+++ Records to use +++
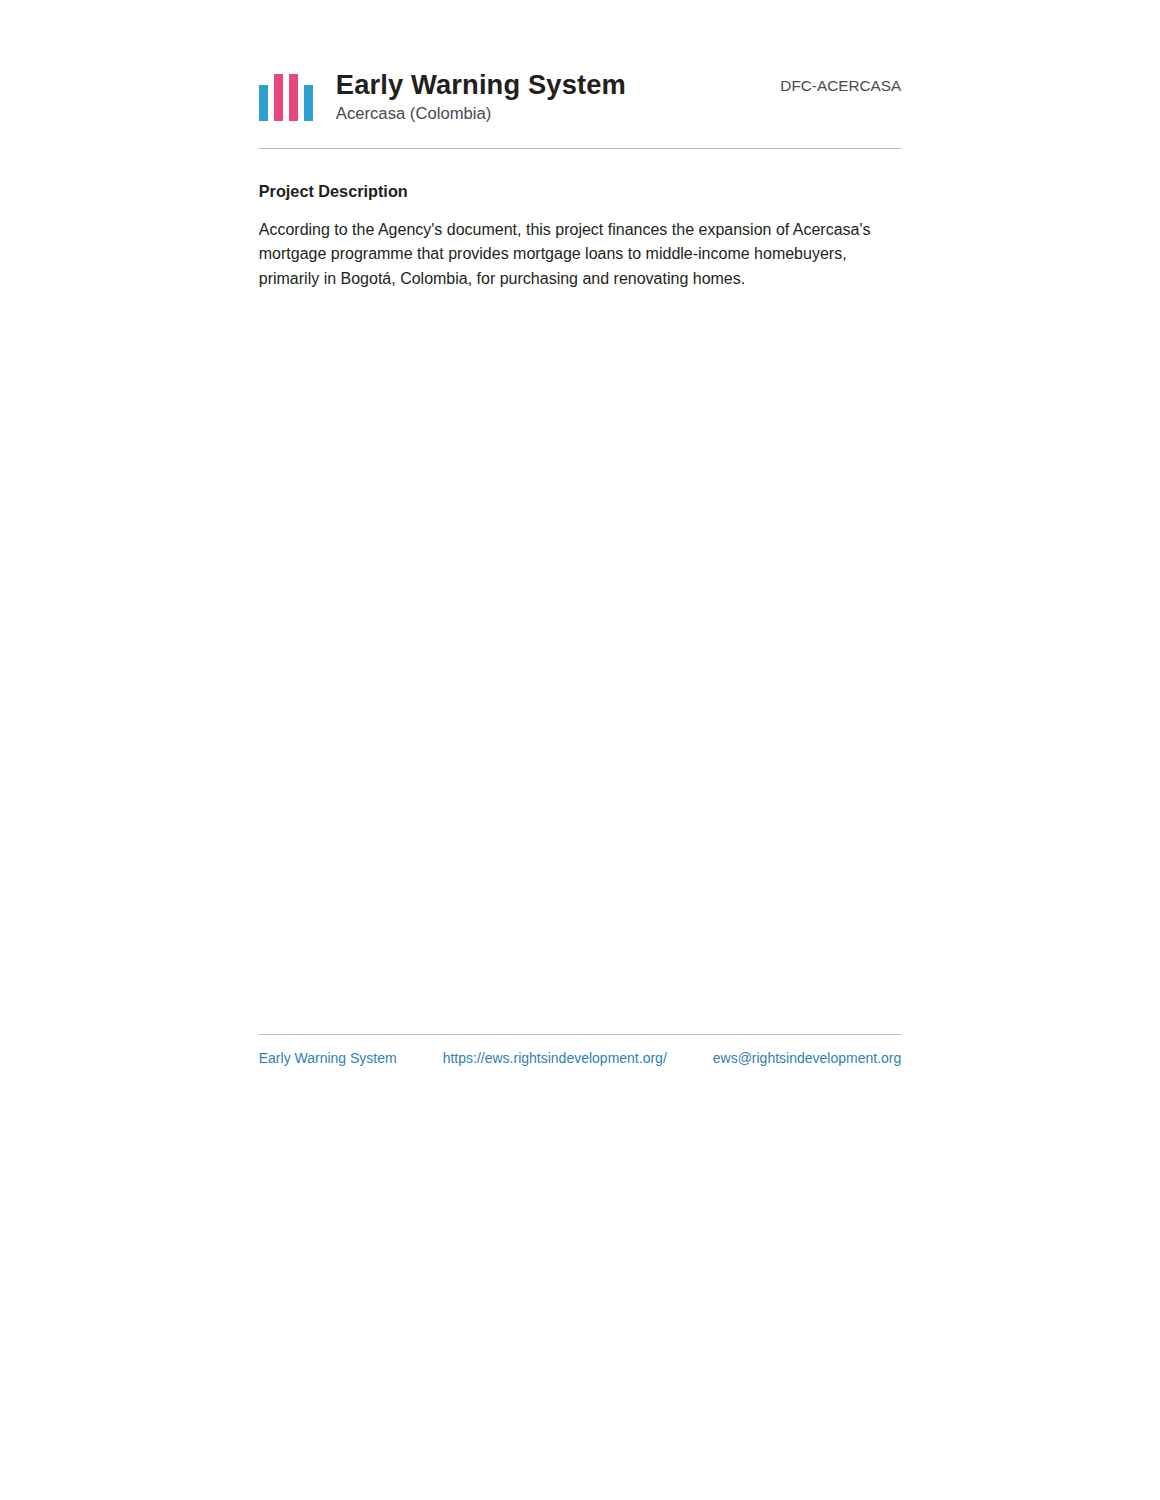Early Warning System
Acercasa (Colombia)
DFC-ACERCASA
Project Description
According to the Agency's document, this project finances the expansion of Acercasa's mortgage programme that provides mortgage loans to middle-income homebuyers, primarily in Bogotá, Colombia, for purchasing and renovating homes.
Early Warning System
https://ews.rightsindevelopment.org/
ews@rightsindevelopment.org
+++
**Your instructions**
Could you please report how many lines of the listing above hold the word "Colombia"? Only the number is needed.

**Task solution**
2